===== TEXT FOR ANALYSIS =====

The HCX team have just released version 4.3 and there are some really nice new features. Go ahead and check out the release notes here. One such addition is High Availability for HCX Network Extension and it is something which every customer I have worked has requested or asked about. As such it is most welcomed and will be well received with our customers.
In order to benefit, you will require all managers and the service mesh appliances to be at version 4.3, plus, you will need a spare NE appliance. Finally, you cannot activate HA on any appliance which already has a stretched network. You will have to unstretch any networks which the appliance is stretching, activate HA, and then re-stretch the networks. This is unfortunate but at the moment it’s the only way to do it. With that said, you can probably accomplish these tasks in under 10 minutes per appliance.
With all the requirements satisfied, under service mesh, you can find a new HA Management tab which will tell you that no HA groups have been created (I will file an internal bug around the spacing here):
Please remember that HA for NE is considered Early Access. This means that while it is supported, it’s the first time that it’s available for HCX and as such there may be minor issues or bugs which will be corrected as new versions of HCX are released. Whilst our engineering teams endeavour to test all scenarios, there is nothing quite like customer feedback.
In order to activate HA, we need to select the NE appliance(s) that we wish to activate it on:
With the appliance selected, click on Activate High Availability. Here we have a reminder that HA will require two appliances, and if you don’t have one deployed which is not in you, you can do so now. Clicking on Increase Appliance Count will take you to the edit service mesh screen where you will have to deploy at least one other appliance depending on how many you wish to activate HA for.

=====

- **WHAT YOU WILL DO**: In the HCX 4.3 post above, rewrite the paragraph beginning "In order to benefit" as a short list, keeping its main facts.

===== DATA SECTION =====

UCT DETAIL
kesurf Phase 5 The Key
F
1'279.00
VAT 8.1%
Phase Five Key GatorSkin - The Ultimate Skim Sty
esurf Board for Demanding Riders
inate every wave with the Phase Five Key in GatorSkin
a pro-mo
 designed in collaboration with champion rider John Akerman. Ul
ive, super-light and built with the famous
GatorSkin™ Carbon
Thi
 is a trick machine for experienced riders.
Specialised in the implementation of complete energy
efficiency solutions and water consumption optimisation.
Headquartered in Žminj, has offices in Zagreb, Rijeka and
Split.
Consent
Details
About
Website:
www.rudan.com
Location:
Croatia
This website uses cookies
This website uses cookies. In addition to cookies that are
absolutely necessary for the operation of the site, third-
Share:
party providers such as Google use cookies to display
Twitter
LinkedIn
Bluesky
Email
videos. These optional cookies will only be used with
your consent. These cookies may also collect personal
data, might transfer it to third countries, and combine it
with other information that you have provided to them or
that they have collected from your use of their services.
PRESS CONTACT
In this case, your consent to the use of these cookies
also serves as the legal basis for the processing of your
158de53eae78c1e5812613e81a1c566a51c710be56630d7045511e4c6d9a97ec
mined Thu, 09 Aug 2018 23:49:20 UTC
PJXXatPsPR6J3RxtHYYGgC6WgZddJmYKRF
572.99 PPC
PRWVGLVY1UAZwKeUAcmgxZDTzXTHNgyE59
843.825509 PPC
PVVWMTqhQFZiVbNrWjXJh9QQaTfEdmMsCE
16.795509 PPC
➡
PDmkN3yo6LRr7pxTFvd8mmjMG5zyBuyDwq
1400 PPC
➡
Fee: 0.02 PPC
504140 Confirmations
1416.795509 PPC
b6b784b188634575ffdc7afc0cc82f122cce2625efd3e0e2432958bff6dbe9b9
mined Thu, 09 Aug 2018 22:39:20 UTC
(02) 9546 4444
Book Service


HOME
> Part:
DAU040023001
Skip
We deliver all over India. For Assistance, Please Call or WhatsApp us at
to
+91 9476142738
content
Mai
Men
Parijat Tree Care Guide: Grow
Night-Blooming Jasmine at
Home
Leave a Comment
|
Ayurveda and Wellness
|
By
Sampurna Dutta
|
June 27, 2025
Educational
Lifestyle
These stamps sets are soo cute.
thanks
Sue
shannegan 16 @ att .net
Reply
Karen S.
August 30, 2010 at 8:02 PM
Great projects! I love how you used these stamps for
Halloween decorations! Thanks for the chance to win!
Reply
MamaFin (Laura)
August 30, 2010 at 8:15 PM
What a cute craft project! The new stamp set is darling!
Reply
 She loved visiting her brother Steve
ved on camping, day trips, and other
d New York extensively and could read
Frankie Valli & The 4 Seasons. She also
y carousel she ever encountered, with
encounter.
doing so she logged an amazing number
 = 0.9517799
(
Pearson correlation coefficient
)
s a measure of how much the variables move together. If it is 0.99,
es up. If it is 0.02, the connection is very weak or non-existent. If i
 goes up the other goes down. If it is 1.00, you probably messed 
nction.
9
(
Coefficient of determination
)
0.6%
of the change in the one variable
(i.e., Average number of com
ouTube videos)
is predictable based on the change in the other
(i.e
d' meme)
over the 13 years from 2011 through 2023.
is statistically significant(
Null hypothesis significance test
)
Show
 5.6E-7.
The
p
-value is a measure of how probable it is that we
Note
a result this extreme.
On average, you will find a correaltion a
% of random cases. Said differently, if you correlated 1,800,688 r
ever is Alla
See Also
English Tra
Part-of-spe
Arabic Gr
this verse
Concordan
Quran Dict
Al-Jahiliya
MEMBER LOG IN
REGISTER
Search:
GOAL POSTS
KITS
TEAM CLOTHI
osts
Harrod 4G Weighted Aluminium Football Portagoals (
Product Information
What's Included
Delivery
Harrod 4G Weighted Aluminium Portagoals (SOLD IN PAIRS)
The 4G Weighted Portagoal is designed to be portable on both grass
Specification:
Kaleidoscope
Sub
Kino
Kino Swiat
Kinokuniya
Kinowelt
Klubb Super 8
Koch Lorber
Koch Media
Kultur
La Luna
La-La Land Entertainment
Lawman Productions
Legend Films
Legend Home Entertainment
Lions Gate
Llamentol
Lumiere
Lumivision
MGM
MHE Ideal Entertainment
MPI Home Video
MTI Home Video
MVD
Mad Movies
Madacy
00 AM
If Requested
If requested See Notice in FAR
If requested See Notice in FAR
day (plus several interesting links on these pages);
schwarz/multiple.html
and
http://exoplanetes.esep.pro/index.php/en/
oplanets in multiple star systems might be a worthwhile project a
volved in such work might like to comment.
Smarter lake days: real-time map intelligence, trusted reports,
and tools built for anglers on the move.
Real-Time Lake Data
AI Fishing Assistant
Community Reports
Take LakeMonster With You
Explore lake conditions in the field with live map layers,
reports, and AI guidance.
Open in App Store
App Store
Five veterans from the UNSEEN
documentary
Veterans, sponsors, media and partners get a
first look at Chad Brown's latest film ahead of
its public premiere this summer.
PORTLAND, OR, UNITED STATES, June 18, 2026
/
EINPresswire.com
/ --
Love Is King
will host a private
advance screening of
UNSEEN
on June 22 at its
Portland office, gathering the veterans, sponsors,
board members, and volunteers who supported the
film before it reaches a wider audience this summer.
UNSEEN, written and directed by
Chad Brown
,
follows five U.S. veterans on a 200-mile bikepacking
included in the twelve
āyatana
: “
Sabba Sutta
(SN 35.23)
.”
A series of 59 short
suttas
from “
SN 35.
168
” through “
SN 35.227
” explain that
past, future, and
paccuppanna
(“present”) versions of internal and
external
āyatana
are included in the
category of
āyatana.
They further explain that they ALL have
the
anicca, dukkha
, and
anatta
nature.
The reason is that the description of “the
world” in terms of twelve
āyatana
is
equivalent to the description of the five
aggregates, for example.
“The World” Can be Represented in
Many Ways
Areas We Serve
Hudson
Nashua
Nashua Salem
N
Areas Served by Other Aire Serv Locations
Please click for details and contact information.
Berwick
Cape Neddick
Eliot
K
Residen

=====

- **EXERCISE SOLUTION**:
- All managers and service mesh appliances must be at version 4.3.
- A spare NE appliance is required.
- HA cannot be activated on an appliance that already has a stretched network. Any networks it stretches must be unstretched, HA activated, and the networks re-stretched.
- For now this is the only way, but it can probably be done in under 10 minutes per appliance.